Reputation: 747
I would like to scrape all the statistics in the page https://fantasy.premierleague.com/statistics
from selenium import webdriver
from selenium.webdriver.chrome.service import Service
from selenium.webdriver.chrome.options import Options
from selenium.webdriver.support.ui import WebDriverWait
from selenium.webdriver.common.by import By
from selenium.webdriver.support import expected_conditions as EC
import numpy as np
options = Options()
options.add_argument("--start-maximized")
import time
start = time.process_time()
time.sleep(3)
s = Service(path)
driver = webdriver.Chrome(options=options, service=s)
#go to page
driver.get('https://fantasy.premierleague.com/statistics')
wait = WebDriverWait(driver, 2)
#accept cookies
try:
wait.until(EC.element_to_be_clickable((By.XPATH, '/html/body/div[2]/div/div/div[1]/div[5]/button[1]'))).click()
except:
pass
list= np.arange(1, 22, 1).tolist()
for i in list:
#extract table on the first page
content = driver.page_source
soup = BeautifulSoup(content, features="html.parser")
table = soup.find_all('table',attrs={'class':'Table-ziussd-1 ElementTable-sc-1v08od9-0 dUELIG OZmJL'})
df = pd.read_html(str(table))[0]
df.drop(columns=df.columns[0], axis=1, inplace=True)

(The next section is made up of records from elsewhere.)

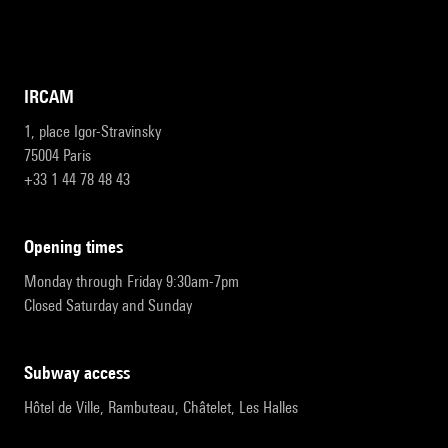
IRCAM
1, place Igor-Stravinsky
75004 Paris
+33 1 44 78 48 43
opening times
Monday through Friday 9:30am-7pm
Closed Saturday and Sunday
subway access
Hôtel de Ville, Rambuteau, Châtelet, Les Halles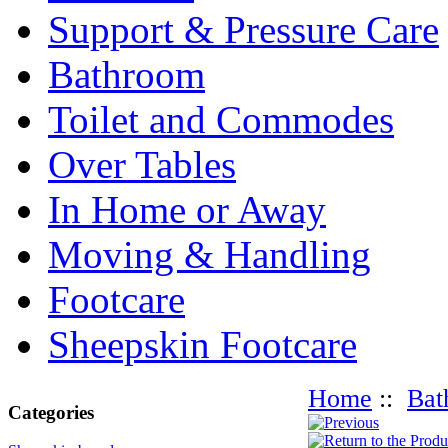
Support & Pressure Care
Bathroom
Toilet and Commodes
Over Tables
In Home or Away
Moving & Handling
Footcare
Sheepskin Footcare
Home
::
Bat
Categories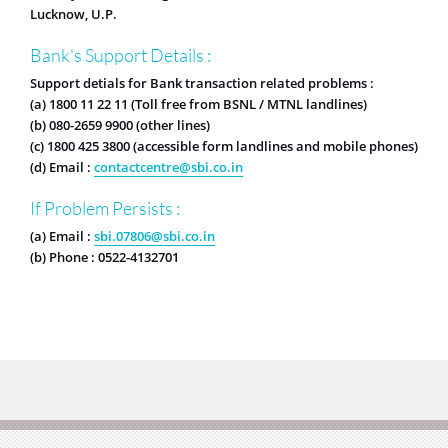
Lucknow, U.P.
Bank's Support Details :
Support detials for Bank transaction related problems :
(a) 1800 11 22 11 (Toll free from BSNL / MTNL landlines)
(b) 080-2659 9900 (other lines)
(c) 1800 425 3800 (accessible form landlines and mobile phones)
(d) Email :
contactcentre@sbi.co.in
If Problem Persists :
(a) Email :
sbi.07806@sbi.co.in
(b) Phone : 0522-4132701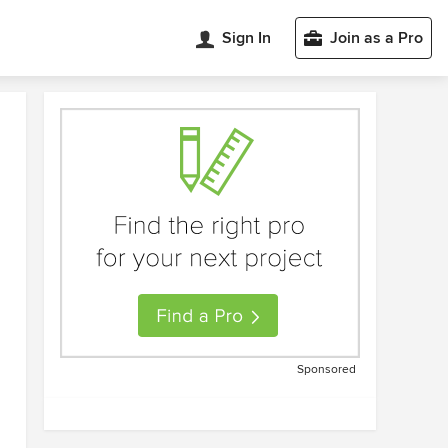
Sign In
Join as a Pro
Sponsored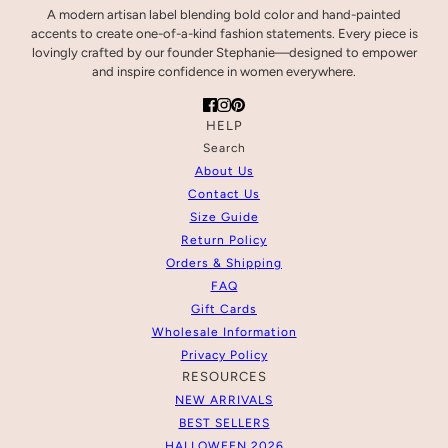
A modern artisan label blending bold color and hand-painted
accents to create one-of-a-kind fashion statements. Every piece is
lovingly crafted by our founder Stephanie—designed to empower
and inspire confidence in women everywhere.
HELP
Search
About Us
Contact Us
Size Guide
Return Policy
Orders & Shipping
FAQ
Gift Cards
Wholesale Information
Privacy Policy
RESOURCES
NEW ARRIVALS
BEST SELLERS
HALLOWEEN 2026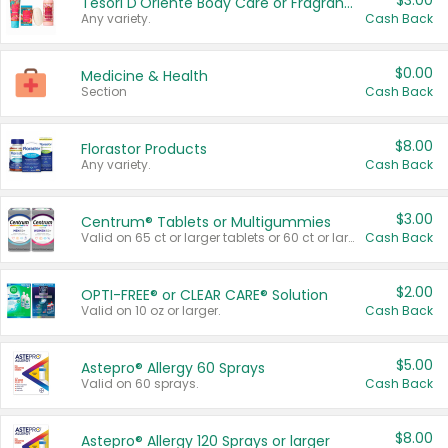
$3.00
Tesori D'Oriente Body Care or Fragrance
Any variety.
Cash Back
$0.00
Medicine & Health
Section
Cash Back
$8.00
Florastor Products
Any variety.
Cash Back
$3.00
Centrum® Tablets or Multigummies
Valid on 65 ct or larger tablets or 60 ct or larger Multigummies.
Cash Back
$2.00
OPTI-FREE® or CLEAR CARE® Solution
Valid on 10 oz or larger.
Cash Back
$5.00
Astepro® Allergy 60 Sprays
Valid on 60 sprays.
Cash Back
$8.00
Astepro® Allergy 120 Sprays or larger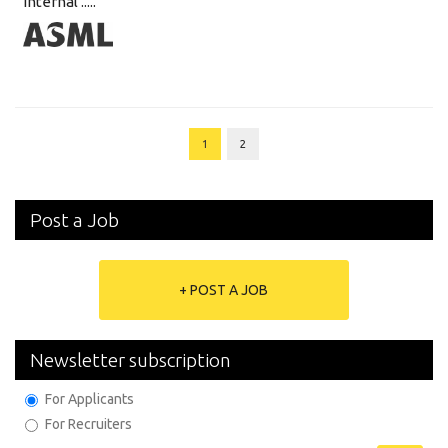
internal .....
1
2
Post a Job
+ POST A JOB
Newsletter subscription
For Applicants
For Recruiters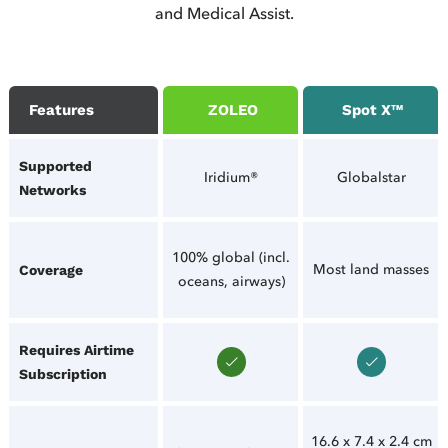
and Medical Assist.
Features
ZOLEO
Spot X™
Supported
Iridium®
Globalstar
Networks
100% global (incl.
Most land masses
Coverage
oceans, airways)
Requires Airtime
Subscription
16.6 x 7.4 x 2.4 cm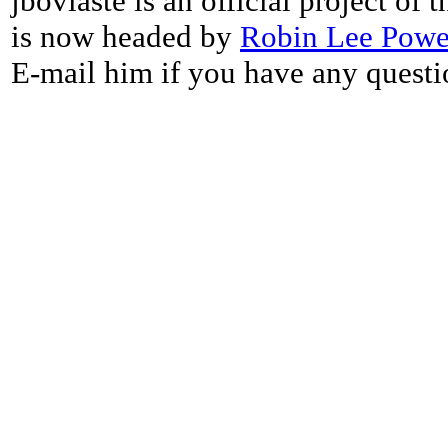
jbovlaste is an official project of
is now headed by
Robin Lee Powe
E-mail him if you have any questi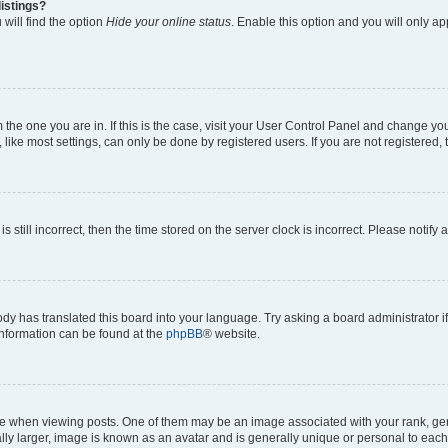
istings?
will find the option
Hide your online status
. Enable this option and you will only a
om the one you are in. If this is the case, visit your User Control Panel and change y
ike most settings, can only be done by registered users. If you are not registered, t
s still incorrect, then the time stored on the server clock is incorrect. Please notify 
ody has translated this board into your language. Try asking a board administrator i
 information can be found at the
phpBB
® website.
hen viewing posts. One of them may be an image associated with your rank, genera
ly larger, image is known as an avatar and is generally unique or personal to each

df.to_parquet(f'table_pg_{i}_{date}.parquet.gzip')
pd.read_parquet(f'table_pg_{i}_{date}.parquet.gzip')
#scroll down to get the page data below the first scroll
scrollDown = "window.scrollBy(0,2000);"
driver.execute_script(scrollDown)
#driver.execute_script("window.scrollTo(50, document.body.scrollHeight);")
try:
#click on the next button
wait = WebDriverWait(driver, 2)
wait.until(EC.element_to_be_clickable((By.XPATH, '//*[@id="root"]/div[2]/div/div[1]/div[3]/button[3]/svg'))).click()
except:
pass
print('Execution Time: ', time.process_time() - start)
#check the last table
pd.read_parquet(f'table_pg_{i}_{date}.parquet.gzip')
The code does not return any error message, but the last table scraped should be on page 21,
as in the screenshot below
whereas my parquet file returns the results on the first page.
Both the previous and next buttons have the same CSS selectors.
Upvotes: 2
Views: 68
Reputation: 10460
You surely must have a reason to use selenium.. but just in case, here is a less overhead..ish solution, avoiding Selenium:
import requests
import pandas as pd
url = 'https://fantasy.premierleague.com/api/bootstrap-static/'
r = requests.get(url)
df = pd.DataFrame(r.json()['elements'])
df.sort_values(by=['total_points'], inplace=True, ascending=False)
print(df[['web_name', 'now_cost', 'form', 'total_points']])
Result:
web_name now_cost form total_points
393 Haaland 119 11.2 67
91 Toney 71 7.5 45
538 Kane 114 6.7 40
259 Mitrović 68 6.5 39
314 Rodrigo 64 6.3 38
... ... ... ... ...
243 Garner 45 0.0 0
0 Cédric 42 0.0 0
86 Senesi 45 -0.2 -1
412 Shaw 47 -0.2 -1
410 Maguire 47 -0.2 -1
624 rows × 4 columns
Data in that webpage is being pulled dynamically from an API endpoint. This is visible in Dev tools - Network tab. By scraping that endpoint, you get a fairly large JSON object, which you can dissect and extract the visible table in page, and also other stuffs, if you are so inclined (just inspect it).
This is python Requests documentation: https://requests.readthedocs.io/en/latest/
Upvotes: 1
Reputation: 33361
In this command try changing from wait.until(EC.element_to_be_clickable((By.XPATH, '//*[@id="root"]/div[2]/div/div[1]/div[3]/button[3]/svg'))).click()
to
wait.until(EC.element_to_be_clickable((By.CSS_SELECTOR, "button svg[class*='ChevronRight']"))).click()
Also make sure you are scrolling to the bottom so this element becomes clickable
Upvotes: 0